India has deployed thousands of additional security forces and roped in about 16,000 “digital volunteers” to sanitise social media of inflammatory posts ahead of a crucial Supreme Court verdict on a disputed religious site.
Hindus and Muslims have for decades been bitterly divided over the 16th-century Babri mosque in Ayodhya, a city in the northern Uttar Pradesh state that Hindus believe is the birthplace of their god Ram.
Tensions boiled over in 1992 when Hindu zealots destroyed the mosque, sparking religious violence that killed 2,000 people.
India’s top court is expected to hand down its ruling on competing claims to the site’s ownership before chief justice Ranjan Gogoi retires on November 17.
“Thousands of (additional) security personnel from different agencies have been deployed in and around Ayodhya. Additional vehicles, CCTV cameras, body cameras and drones too have been brought in,” Ayodhya police senior superintendent Ashish Tiwari said.
“The police is also making other efforts to ensure that things remain calm. We have enlisted around 16,000 digital volunteers from 1,600 villages in the region to help monitor and flag sensitive content on the social media.”
The monitors will report what they deem is inappropriate content to police, who could then try to track down the posters and demand that they delete their posts or messages.
Ayodhya — considered one of the holiest Hindu sites — is visited by religious pilgrims from all over India throughout the year.
Around one million pilgrims are expected to be there early next week for a bathing ritual in the Saryu river that flows in the region.

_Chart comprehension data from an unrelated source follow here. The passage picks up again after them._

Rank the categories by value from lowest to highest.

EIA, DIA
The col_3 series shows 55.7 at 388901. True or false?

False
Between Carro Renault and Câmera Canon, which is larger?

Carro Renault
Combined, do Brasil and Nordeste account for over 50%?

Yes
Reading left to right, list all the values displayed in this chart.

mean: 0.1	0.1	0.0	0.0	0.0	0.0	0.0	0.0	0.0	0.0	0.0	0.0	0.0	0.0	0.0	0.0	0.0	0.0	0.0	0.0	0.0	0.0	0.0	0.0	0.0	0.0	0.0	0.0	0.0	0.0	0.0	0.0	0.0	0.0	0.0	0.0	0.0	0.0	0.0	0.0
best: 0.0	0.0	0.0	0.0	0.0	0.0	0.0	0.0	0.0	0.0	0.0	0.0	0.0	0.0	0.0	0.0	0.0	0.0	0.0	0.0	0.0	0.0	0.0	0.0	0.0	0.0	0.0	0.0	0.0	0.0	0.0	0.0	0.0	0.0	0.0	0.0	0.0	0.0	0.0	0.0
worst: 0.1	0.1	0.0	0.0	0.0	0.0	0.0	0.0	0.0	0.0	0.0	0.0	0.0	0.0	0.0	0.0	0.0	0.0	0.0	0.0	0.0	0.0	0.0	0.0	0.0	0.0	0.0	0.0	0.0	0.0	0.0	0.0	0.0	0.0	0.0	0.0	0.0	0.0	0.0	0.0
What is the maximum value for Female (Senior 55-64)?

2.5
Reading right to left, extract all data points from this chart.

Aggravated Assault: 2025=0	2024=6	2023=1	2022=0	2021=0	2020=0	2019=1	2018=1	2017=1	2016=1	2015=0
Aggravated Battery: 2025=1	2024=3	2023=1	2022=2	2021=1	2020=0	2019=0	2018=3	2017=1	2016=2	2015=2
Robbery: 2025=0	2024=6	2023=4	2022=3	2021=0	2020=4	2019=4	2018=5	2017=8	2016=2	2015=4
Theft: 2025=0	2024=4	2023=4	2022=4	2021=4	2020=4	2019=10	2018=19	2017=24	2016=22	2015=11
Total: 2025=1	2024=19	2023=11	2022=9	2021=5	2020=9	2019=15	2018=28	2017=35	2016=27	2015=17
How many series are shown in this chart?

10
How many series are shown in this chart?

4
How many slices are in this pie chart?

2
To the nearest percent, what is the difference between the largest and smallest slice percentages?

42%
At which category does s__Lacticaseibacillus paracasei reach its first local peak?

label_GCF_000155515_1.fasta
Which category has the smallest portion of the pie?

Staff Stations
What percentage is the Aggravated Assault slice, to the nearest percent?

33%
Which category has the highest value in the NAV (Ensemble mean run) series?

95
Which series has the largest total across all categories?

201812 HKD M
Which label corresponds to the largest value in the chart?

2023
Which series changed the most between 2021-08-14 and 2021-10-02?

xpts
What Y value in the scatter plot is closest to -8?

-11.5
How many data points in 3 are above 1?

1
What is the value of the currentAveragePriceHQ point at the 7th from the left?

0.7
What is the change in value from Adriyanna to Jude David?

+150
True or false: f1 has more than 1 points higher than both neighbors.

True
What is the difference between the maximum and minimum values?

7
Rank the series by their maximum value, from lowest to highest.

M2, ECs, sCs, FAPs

“We just have to stay alert and sensitive to the security of the visiting pilgrims,” Ayodhya district magistrate Anuj Kumar Jha said.
“We are also keeping a very close watch on the social media to ensure there are no rumours or incitement.”
Authorities clamped down on movement and assembly of people in the region last month when the court was concluding its hearing into the dispute.
The district also banned firecrackers and drones, only allowing them to be used if permission is granted.
The Supreme Court has to decide on the appeals against a key 2010 verdict by the High Court which ruled that both groups should split the site, with Hindus granted the lion’s share.
Many Hindus believe the medieval mosque that stood there for 460 years was only built after the destruction of an earlier temple.
Prime minister Narendra Modi’s Hindu nationalist party has campaigned on constructing a new temple on the site of the razed mosque for decades.